McCain’s politics were consistently right wing and his elite military background saw him take a leading role in campaigning for more aggressive US foreign policies. These included supporting the bloody Contras in Nicaragua, set up to topple the progressive FSLN government which had carried out land reforms and collaborated with Cuba which he hated. McCain and his associates also conspired to overthrow Jean-Bertrand Aristide’s progressive regime in Haiti, helping to reduce that country to the status of the poorest country in the Americas and a US neo-colony, wracked by disease and hunger. In Afghanistan, he backed the mujahidin against the leftist Najibullah government. In 1992 McCain’s connections saw him become chairman of the International Republican Institute, a post he held until a few days before his death. In this role he had links with the violent Venezuelan opposition, set up to topple the leftist PSUV government, and also the fascist Azov brigade in Ukraine, and the ‘Orange Revolution’ to bring the rightist regime of Ukraine president Poroshenko to power. McCain not only supported George Bush’s bombings of Iraq in 2003 and Afghanistan in 2001, but also the hideous sanctions against Iraq, which led to the deaths of half a million children and a million people altogether, as medicines and essential foodstuffs were blocked. More recently he supported the deadly bombings against Libya and Syria, and was filmed at a veterans’ gathering ghoulishly singing, ‘Bomb, bomb, bomb, bomb bomb Iran’ to the tune of ‘Barbara Ann’ by the Beach Boys.

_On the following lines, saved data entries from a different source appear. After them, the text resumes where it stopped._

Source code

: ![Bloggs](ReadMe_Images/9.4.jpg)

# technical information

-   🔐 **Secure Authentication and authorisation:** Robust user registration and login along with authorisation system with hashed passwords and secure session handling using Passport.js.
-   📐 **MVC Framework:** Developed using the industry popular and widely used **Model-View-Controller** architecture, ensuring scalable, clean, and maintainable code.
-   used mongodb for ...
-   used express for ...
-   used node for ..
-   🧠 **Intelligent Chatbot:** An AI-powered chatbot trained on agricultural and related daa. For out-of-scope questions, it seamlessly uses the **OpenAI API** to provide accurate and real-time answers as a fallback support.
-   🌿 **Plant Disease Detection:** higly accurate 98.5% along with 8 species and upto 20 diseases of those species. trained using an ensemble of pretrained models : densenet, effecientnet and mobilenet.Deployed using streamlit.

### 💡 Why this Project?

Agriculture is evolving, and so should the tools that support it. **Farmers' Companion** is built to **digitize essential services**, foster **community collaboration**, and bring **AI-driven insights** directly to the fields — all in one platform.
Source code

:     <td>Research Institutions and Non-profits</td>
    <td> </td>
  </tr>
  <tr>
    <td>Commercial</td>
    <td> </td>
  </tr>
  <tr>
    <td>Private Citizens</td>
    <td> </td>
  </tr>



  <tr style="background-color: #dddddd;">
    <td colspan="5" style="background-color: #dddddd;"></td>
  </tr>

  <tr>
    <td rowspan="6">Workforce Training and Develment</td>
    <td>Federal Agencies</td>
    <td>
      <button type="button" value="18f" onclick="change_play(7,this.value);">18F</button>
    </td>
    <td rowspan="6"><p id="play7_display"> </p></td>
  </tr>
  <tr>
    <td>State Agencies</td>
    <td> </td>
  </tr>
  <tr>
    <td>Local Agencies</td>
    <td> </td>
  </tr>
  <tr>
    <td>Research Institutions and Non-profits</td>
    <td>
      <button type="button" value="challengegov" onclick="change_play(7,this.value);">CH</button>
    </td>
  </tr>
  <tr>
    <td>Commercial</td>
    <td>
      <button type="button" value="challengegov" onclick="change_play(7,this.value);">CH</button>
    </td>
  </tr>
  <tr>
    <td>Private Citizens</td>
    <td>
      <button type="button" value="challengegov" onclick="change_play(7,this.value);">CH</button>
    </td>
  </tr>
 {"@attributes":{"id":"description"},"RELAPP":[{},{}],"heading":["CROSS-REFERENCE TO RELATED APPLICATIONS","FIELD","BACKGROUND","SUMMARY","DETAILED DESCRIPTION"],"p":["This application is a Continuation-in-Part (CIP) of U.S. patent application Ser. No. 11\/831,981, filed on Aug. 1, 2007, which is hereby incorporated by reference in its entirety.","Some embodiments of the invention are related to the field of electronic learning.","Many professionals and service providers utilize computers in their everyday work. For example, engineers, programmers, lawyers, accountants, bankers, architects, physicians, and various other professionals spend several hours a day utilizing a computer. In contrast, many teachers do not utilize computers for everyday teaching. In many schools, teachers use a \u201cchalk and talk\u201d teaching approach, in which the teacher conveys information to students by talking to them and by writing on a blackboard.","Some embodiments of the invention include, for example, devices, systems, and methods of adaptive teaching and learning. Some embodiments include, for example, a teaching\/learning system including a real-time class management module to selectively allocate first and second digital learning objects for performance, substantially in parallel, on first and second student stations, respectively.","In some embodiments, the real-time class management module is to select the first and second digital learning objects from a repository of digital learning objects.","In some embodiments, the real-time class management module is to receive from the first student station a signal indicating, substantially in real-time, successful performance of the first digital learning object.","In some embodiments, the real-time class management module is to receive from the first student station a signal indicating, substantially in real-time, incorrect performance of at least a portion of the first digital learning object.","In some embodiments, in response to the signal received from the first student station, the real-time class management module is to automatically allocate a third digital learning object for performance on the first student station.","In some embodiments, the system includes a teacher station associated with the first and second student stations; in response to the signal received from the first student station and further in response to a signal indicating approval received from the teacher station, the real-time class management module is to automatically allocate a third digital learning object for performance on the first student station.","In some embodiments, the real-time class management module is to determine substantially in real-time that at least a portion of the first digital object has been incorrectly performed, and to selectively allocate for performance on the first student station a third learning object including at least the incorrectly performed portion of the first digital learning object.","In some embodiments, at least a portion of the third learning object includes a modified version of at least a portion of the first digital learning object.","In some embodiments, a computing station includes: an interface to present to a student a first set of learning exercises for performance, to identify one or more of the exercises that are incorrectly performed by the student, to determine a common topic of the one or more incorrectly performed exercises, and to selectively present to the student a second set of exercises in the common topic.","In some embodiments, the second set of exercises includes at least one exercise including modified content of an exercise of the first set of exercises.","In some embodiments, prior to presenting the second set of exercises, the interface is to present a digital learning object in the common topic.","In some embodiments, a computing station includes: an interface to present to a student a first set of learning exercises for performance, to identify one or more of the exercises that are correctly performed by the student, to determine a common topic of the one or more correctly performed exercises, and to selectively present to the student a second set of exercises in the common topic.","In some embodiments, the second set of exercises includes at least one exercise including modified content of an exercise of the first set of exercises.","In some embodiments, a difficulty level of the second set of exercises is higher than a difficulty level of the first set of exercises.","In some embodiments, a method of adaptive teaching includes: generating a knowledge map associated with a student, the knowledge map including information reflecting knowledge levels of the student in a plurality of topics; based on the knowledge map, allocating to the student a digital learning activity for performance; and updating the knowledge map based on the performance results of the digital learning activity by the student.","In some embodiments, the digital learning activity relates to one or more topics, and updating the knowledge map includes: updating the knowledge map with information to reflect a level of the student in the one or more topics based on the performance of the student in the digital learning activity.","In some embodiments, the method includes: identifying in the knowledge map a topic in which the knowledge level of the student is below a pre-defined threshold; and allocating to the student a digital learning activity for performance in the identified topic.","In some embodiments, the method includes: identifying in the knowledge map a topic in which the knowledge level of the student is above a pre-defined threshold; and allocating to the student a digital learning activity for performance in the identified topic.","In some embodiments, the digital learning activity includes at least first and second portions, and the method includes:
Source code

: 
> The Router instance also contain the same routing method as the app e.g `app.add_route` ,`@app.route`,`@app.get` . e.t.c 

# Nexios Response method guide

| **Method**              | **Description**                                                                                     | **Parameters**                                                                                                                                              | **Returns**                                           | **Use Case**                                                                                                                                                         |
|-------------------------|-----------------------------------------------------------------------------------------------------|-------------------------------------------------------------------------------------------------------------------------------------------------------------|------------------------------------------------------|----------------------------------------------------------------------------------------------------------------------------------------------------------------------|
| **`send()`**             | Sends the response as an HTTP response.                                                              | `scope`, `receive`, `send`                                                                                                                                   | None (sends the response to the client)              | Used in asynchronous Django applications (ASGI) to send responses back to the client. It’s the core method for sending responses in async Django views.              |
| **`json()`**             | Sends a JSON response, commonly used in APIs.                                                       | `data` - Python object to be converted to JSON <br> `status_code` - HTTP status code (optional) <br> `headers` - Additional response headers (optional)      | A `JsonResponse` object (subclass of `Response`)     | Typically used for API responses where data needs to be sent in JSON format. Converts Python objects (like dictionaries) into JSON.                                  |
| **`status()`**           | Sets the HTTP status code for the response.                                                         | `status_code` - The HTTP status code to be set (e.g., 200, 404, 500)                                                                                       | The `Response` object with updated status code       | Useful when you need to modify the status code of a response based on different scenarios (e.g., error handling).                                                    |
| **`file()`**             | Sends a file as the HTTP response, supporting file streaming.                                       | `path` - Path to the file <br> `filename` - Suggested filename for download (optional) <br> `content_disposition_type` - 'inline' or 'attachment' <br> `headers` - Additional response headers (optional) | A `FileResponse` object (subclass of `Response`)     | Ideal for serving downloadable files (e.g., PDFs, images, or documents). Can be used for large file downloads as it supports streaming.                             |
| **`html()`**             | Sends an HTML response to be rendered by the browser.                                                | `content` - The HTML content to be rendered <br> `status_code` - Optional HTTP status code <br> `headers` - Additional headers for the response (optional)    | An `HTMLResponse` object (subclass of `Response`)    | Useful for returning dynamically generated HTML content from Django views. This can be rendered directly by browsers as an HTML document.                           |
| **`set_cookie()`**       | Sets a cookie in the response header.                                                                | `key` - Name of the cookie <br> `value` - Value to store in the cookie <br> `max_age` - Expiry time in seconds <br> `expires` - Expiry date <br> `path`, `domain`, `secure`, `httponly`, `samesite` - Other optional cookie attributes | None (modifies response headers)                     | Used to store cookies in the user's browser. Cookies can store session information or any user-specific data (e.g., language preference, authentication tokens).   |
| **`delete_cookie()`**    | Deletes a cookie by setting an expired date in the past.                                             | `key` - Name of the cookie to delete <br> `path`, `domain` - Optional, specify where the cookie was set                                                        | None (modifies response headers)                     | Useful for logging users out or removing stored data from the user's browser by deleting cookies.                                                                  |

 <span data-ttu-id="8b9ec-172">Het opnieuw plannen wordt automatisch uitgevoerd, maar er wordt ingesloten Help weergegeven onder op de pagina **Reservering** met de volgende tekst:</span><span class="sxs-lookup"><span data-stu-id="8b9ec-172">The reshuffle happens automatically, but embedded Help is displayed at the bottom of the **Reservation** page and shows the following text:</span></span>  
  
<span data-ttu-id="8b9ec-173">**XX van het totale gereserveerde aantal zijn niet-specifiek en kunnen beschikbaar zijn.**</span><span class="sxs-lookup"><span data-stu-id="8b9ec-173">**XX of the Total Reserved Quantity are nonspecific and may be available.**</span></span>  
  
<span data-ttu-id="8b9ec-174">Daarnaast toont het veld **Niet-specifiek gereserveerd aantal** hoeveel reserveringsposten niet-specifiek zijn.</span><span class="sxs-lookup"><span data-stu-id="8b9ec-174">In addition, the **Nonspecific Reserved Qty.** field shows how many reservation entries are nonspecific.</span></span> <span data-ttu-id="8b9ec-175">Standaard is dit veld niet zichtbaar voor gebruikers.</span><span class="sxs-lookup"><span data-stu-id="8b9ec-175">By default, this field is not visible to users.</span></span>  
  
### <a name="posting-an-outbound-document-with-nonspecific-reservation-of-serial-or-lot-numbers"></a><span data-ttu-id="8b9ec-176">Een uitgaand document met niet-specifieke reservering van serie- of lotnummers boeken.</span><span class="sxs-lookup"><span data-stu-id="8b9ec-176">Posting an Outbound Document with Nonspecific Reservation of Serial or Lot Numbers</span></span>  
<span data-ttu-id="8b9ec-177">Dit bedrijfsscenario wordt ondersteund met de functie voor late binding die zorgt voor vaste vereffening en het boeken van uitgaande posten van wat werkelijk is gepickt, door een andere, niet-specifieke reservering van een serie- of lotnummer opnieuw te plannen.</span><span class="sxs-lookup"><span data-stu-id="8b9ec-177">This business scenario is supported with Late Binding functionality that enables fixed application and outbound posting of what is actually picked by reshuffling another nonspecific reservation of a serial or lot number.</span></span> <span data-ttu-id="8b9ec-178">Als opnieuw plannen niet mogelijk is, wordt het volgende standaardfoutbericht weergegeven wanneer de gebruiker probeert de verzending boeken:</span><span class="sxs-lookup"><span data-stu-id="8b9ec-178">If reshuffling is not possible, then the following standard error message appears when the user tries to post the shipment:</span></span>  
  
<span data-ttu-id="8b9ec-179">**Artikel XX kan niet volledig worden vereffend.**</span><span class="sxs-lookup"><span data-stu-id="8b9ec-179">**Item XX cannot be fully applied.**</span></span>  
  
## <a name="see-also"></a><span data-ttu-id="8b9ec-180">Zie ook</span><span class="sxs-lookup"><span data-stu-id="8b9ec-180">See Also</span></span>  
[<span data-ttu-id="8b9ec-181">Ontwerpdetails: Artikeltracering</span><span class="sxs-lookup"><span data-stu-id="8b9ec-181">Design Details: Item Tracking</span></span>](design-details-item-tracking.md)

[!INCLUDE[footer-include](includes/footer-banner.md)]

McCain’s stance on US social and economic issues was no better. Early on his corrupt nature was shown in his belonging to the notorious ‘Keating Five’, a circle of US Republican and Democratic politicians who promoted the commercial interests of millionaire Charles Keating Jr, Chairman of the Lincoln Savings and Loan Association. The Keating Five received a total of $1.3m in donations of which McCain got $112,000. McCain’s family reciprocated by investing $359,000 in a Keating-run shopping mall. In 2017, McCain supported the inegalitarian tax cuts pushed by Donald Trump’s presidency, this in a country where the top 0.1% own as much wealth as the bottom 90%. McCain consistently opposed comprehensive State funding for health care, and his collaboration with the Democrats in opposing Trump’s planned abolition of ‘Obamacare’ was based on his own local interests, not any principled stand.

McCain was an ambitious man, who never quite made it to the top. In 2000 he lost the Republican nomination to George Bush, as he couldn’t raise enough funds or support. In 2008 he finally won the Republicans’ backing as their official Presidential Candidate, only to lose to Barack Obama in the popular vote. Despite Obama’s betrayal of many of his supporters, the key reason for his first victory was a rejection of the wars, austerity and racism which McCain’s Republicans represented.